Historians have known for a long time that White went on the warpath against what he disparagingly called “dogmatic theology” as a way of taking revenge against political opponents in the New York State Assembly—not to promote evolution. When the US Congress passed the Morrill Land-Grant Acts during the Civil War, new financial resources were made available to the States, designated to enhance the teaching of subjects like agriculture and engineering at the college level. To make a long story short, after an ill-conceived effort to give the money to one struggling institution didn’t work, Senator Ezra Cornell proposed an alternative: divide the money between that school and another struggling institution. At that point, the newly-elected Senator Andrew Dickson White, chair of the education committee, killed Cornell’s bill. Instead, he proposed the creation of a brand new university that would be explicitly non-sectarian in nature, and he was able to persuade Cornell to co-sponsor it. Having seen two bad ideas already fall by the wayside, the established liberal arts colleges—all of them started originally by Christian denominations—wanted their shot at the money, and at least one of them (Union College in Schenectady) had already been teaching engineering for almost twenty years.
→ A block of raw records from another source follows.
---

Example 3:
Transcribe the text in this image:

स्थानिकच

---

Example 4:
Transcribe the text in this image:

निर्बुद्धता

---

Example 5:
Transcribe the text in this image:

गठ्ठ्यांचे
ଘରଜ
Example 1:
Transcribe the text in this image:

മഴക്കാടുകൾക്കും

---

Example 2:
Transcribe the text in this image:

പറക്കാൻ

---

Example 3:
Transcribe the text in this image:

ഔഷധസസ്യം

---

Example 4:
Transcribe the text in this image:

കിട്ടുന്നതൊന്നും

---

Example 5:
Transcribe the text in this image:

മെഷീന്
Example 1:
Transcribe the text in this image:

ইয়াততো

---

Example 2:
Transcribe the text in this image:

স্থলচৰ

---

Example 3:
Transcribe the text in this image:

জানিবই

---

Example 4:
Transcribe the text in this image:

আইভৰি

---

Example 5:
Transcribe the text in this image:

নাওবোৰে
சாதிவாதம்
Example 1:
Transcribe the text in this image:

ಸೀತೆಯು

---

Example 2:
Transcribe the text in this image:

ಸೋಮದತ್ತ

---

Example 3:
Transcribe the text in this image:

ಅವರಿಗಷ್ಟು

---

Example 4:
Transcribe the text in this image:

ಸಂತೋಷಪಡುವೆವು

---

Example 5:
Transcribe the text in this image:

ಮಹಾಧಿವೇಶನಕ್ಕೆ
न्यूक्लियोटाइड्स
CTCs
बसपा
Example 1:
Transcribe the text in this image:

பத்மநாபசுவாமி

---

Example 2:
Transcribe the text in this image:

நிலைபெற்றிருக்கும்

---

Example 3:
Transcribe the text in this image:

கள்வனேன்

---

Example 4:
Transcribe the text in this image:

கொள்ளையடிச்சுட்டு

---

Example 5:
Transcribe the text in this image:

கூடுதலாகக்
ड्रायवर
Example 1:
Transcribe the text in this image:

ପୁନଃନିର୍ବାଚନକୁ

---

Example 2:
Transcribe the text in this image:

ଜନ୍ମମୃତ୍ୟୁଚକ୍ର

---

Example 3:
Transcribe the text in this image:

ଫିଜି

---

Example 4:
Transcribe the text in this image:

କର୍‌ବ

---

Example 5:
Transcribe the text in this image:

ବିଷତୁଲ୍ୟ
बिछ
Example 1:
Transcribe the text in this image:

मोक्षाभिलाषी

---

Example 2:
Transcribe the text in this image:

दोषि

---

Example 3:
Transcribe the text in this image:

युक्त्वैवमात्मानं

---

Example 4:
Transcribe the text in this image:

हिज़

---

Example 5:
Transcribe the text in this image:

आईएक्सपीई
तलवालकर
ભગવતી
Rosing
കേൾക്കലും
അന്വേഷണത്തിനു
Needless to say, this made for a major political fight, with all of the things that usually happen. Motives were viewed with great suspicion, words were used with little reflection, and enemies were made on all sides. White won, the new college got named for Cornell, and their opponents underscored the fact that White promptly left the Senate to become its first president. Telling Ezra Cornell at the time that he would give his religious opponents “a lesson which they will remember,” White initiated a three-decade process of speaking and writing about the great historical myth of never-ending “warfare between science and theology in Christendom.”
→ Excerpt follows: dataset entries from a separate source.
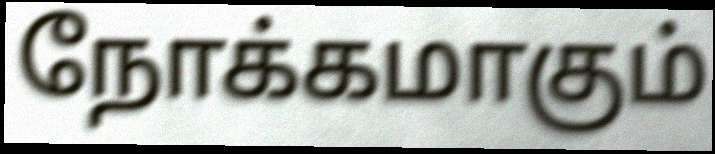
நோக்கமாகும்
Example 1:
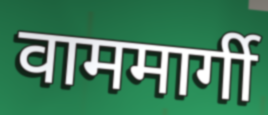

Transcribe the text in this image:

वाममार्गी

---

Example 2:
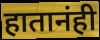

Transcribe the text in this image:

हातानंही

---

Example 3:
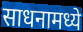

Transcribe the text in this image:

साधनामध्ये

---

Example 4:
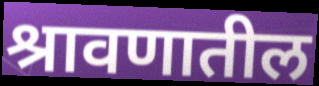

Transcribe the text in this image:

श्रावणातील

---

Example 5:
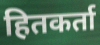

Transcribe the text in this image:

हितकर्ता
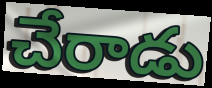
చేరాడు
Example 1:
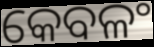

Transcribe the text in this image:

କେବଳଂ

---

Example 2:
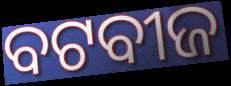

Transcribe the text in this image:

ବଟବୀଜ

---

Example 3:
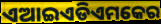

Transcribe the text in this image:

ଏଆଇଏଡିଏମକେର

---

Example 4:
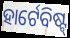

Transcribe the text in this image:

ହାର୍ଟେବିଷ୍ଟ୍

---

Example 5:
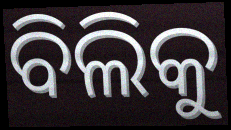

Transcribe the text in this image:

ବିଲିକୁ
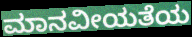
ಮಾನವೀಯತೆಯ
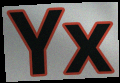
Yx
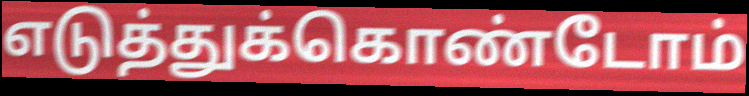
எடுத்துக்கொண்டோம்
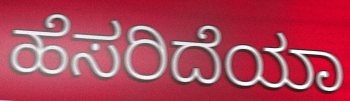
ಹೆಸರಿದೆಯಾ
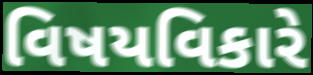
વિષયવિકારે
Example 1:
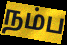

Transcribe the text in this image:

நம்ப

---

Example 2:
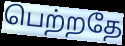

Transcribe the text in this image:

பெற்றதே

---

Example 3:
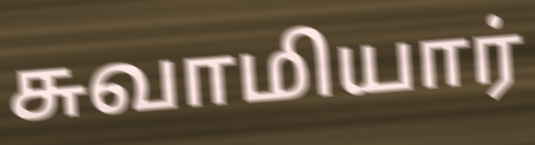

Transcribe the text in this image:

சுவாமியார்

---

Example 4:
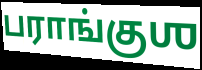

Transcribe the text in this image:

பராங்குஶ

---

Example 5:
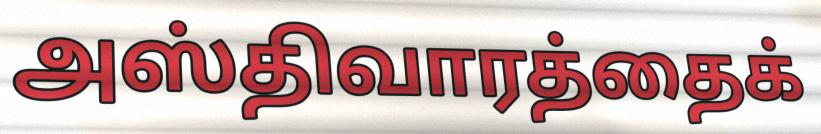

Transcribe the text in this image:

அஸ்திவாரத்தைக்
Contrary to what Hunter says, BioLogos fully understands the Warfare Thesis and wholly rejects it. We don’t usually address the Warfare Thesis directly—we have other fish to fry. However, if we embraced the view that science makes Christian beliefs outmoded, why would we feature columns defending the evidence for the bodily Resurrection, showing how science supports belief in God, affirming the reality of creation from nothing against liberal theologians, correcting the widespread belief that belief in God makes for bad science, or showing how the denial of divine transcendence was implicated in the embrace of eugenics? As my friends in the ID movement like to say, follow the evidence wherever it leads.
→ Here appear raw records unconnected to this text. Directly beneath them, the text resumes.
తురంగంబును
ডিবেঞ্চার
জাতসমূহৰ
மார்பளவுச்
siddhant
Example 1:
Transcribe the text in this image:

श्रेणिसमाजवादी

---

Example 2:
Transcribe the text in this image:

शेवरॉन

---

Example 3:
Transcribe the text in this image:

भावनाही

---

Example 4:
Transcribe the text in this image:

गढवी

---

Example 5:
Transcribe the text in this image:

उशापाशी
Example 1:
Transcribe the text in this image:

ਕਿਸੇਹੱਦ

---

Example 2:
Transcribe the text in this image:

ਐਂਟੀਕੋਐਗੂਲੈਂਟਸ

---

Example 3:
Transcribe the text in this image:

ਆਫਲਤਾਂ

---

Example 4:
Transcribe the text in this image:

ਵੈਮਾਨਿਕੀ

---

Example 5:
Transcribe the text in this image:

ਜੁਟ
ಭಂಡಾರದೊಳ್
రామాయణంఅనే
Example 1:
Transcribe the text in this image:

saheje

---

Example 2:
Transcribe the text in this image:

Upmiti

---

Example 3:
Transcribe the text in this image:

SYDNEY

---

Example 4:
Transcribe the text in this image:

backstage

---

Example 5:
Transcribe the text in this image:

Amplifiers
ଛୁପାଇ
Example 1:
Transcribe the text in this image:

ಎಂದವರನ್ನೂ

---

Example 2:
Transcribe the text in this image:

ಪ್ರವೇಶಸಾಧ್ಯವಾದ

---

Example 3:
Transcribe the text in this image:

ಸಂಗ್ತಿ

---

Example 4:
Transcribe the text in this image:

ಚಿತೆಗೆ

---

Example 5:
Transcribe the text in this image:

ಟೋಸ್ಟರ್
The Warfare Thesis was a politically motivated, wholesale assault on Christian thought, not an attempt by “evolutionists” (a word that Hunter and others like to use as an all-purpose pejorative) to frame the origins debate. The problem isn’t that BioLogos promotes the Warfare Thesis; the problem is that Hunter doesn’t acknowledge that BioLogos rejects religious Modernism and the warfare-dominated view that comes with it, while offering an alternative view of Christianity and science rooted in our faith in the Incarnation and Resurrection of Jesus.
A Note on Sources
In addition to sources given in the links, I am also indebted to James R. Moore, The Post-Darwinian Controversies: A Study of the Protestant Struggle to Come to Terms with Darwin in Great Britain and America, 1870-1900 (1979), which includes one of the first systematic critiques of the Warfare Thesis, and Lawrence M. Principe, “Origins of the Warfare/Conflict Thesis,” an unpublished conference paper cited with permission. I met Moore at the conference I attended as a graduate student, not long after I finished an essay review of his book that became my first publication.